Recognizing your limitations after making bad judgments is one way to cultivate wisdom, but there are safer ways to continue to grow older.

Comments | 6

  • Balancing

    “I tried to stand but that felt uncomfortable so I slowly shuffled on my butt until I made it to the ladder. ”

    Smart move! I say toss beauty and grace in situations like these and go for what is safest, even if it feels or looks silly. I get nervous about heights, too, and worry about falling and breaking something. Never bothered me as a kid… I wonder what changed?)

    Friends suggest using a rope when doing roof work. I may, but I may also look to hire someone a bit more practiced. A small price to pay to avoid broken leg, back, or neck surgery costs… : )

  • Aging

    Thank you for your story. It was a lovely read.

    Aging has been on my mind. I will turn 32 this year and can begin to see aging begin (I’m sure your rolling your eyes).

    When you age from a kid to a teenager to a young adult you don’t think about it because you’re so distracted with everything being a new experience.

    When you hit your early thirties though- things change. I’ve noticed the weight settling in places, I wear clothes that cover up things more than ones that reveal. I’ve noticed small lines begin to settle in my face. My fashion more and more revolves around comfort rather than style.

    I am glad for it though. I’ve replaced my vanity with wisdom. I still like to be spiffy but don’t obsess like my teenage self did. I’ve got debts now, a career, family to think of. I’ve done more growing in the last five years than in the 27 years before. I even find there are times when I’m out of touch with younger people!

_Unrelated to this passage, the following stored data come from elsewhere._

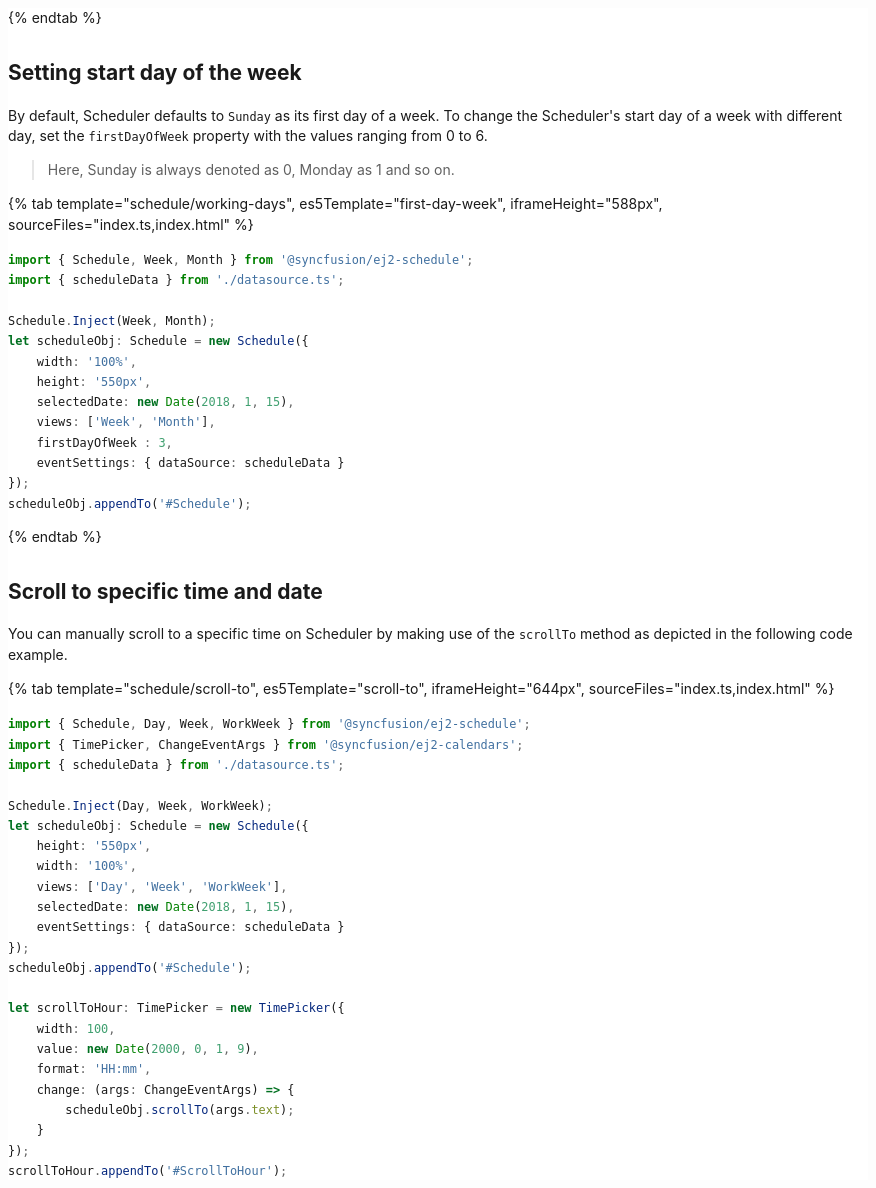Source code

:{% endtab %}

## Setting start day of the week

By default, Scheduler defaults to `Sunday` as its first day of a week. To change the Scheduler's start day of a week with different day, set the `firstDayOfWeek` property with the values ranging from 0 to 6.

> Here, Sunday is always denoted as 0, Monday as 1 and so on.

{% tab template="schedule/working-days", es5Template="first-day-week", iframeHeight="588px", sourceFiles="index.ts,index.html"  %}

```typescript
import { Schedule, Week, Month } from '@syncfusion/ej2-schedule';
import { scheduleData } from './datasource.ts';

Schedule.Inject(Week, Month);
let scheduleObj: Schedule = new Schedule({
    width: '100%',
    height: '550px',
    selectedDate: new Date(2018, 1, 15),
    views: ['Week', 'Month'],
    firstDayOfWeek : 3,
    eventSettings: { dataSource: scheduleData }
});
scheduleObj.appendTo('#Schedule');
```

{% endtab %}

## Scroll to specific time and date

You can manually scroll to a specific time on Scheduler by making use of the `scrollTo` method as depicted in the following code example.

{% tab template="schedule/scroll-to", es5Template="scroll-to", iframeHeight="644px", sourceFiles="index.ts,index.html"  %}

```typescript
import { Schedule, Day, Week, WorkWeek } from '@syncfusion/ej2-schedule';
import { TimePicker, ChangeEventArgs } from '@syncfusion/ej2-calendars';
import { scheduleData } from './datasource.ts';

Schedule.Inject(Day, Week, WorkWeek);
let scheduleObj: Schedule = new Schedule({
    height: '550px',
    width: '100%',
    views: ['Day', 'Week', 'WorkWeek'],
    selectedDate: new Date(2018, 1, 15),
    eventSettings: { dataSource: scheduleData }
});
scheduleObj.appendTo('#Schedule');

let scrollToHour: TimePicker = new TimePicker({
    width: 100,
    value: new Date(2000, 0, 1, 9),
    format: 'HH:mm',
    change: (args: ChangeEventArgs) => {
        scheduleObj.scrollTo(args.text);
    }
});
scrollToHour.appendTo('#ScrollToHour');
```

    As I begin moving in to the “middle age range” I look forward to being able to excel with the hindsight I have now.

    • Has it really been that long?

      I can remember when you were just a wee lad… : )

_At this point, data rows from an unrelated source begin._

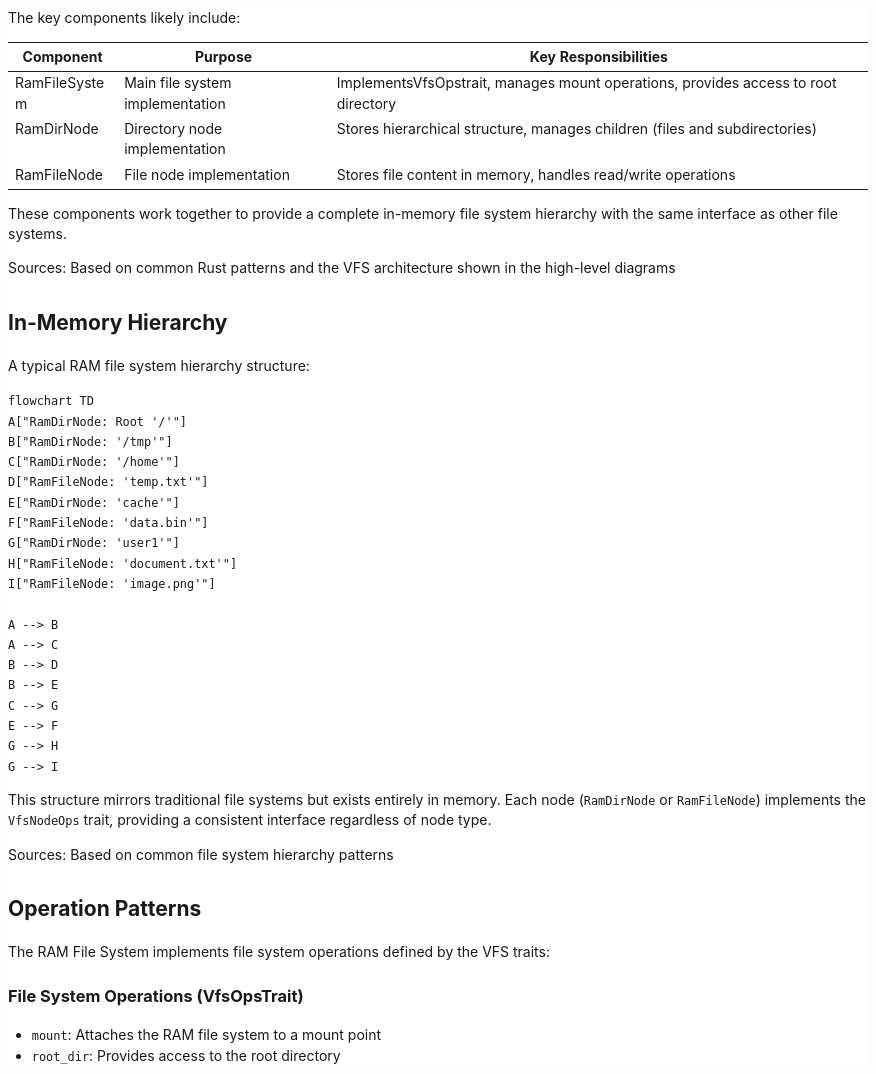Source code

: The key components likely include:

|Component|Purpose|Key Responsibilities|
| --- | --- | --- |
|RamFileSystem|Main file system implementation|ImplementsVfsOpstrait, manages mount operations, provides access to root directory|
|RamDirNode|Directory node implementation|Stores hierarchical structure, manages children (files and subdirectories)|
|RamFileNode|File node implementation|Stores file content in memory, handles read/write operations|

These components work together to provide a complete in-memory file system hierarchy with the same interface as other file systems.

Sources: Based on common Rust patterns and the VFS architecture shown in the high-level diagrams

## In-Memory Hierarchy

A typical RAM file system hierarchy structure:

```mermaid
flowchart TD
A["RamDirNode: Root '/'"]
B["RamDirNode: '/tmp'"]
C["RamDirNode: '/home'"]
D["RamFileNode: 'temp.txt'"]
E["RamDirNode: 'cache'"]
F["RamFileNode: 'data.bin'"]
G["RamDirNode: 'user1'"]
H["RamFileNode: 'document.txt'"]
I["RamFileNode: 'image.png'"]

A --> B
A --> C
B --> D
B --> E
C --> G
E --> F
G --> H
G --> I
```

This structure mirrors traditional file systems but exists entirely in memory. Each node (`RamDirNode` or `RamFileNode`) implements the `VfsNodeOps` trait, providing a consistent interface regardless of node type.

Sources: Based on common file system hierarchy patterns

## Operation Patterns

The RAM File System implements file system operations defined by the VFS traits:

### File System Operations (VfsOpsTrait)

* `mount`: Attaches the RAM file system to a mount point
* `root_dir`: Provides access to the root directory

      The aging thing that ‘got’ me first was needing reading glasses. Ugh! I had always prided myself on great eyesight, and experiencing it degrading was depressing. I blame staring at a computer screen so much for some of it. Now I have piles of reading glasses all over the place for easy reach if I need them.

      Something to look forward to in your 40’s….

  • Up on a roof?!!

    No roofs for me… crawl spaces are my nemesis.

    I am 74 years old. Several years ago I promised myself that I would leave crawl spaces for younger people, but I do not seem able to keep that resolution. Some crisis always seems to come along demanding my presence in an 18″ high crawl space.

    This winter, it was frozen pipes. Once in, I can manage to pull myself to where I need to be, but getting out is not so easy. So Richard gets on top of the house and struggles to get down; SK-B gets under the house and has a hard time getting back up!

  • It ain't for wusses

    Aging is tough stuff. And in accordance with whatever else is going on with your health, it makes it all unbearable at times. It helps to have a bleak humor; to find the ironic, the humiliating, absolutely hilarious is a gift of aging. You made me laugh, Richard. Thanks.

  • Snow shoveling

    One thing I notice is that when I see someone shoveling snow, they almost always have grey hair. Am I wrong, or has snow shoveling now become the job of the elderly?

    One exception was a couple of years ago, two boys came around with shovels looking for work. They totally threw themselves into the work, but they were only about 10 years old and the snow and ice were really too much for them.

    I ended up paying them, and finishing the job myself.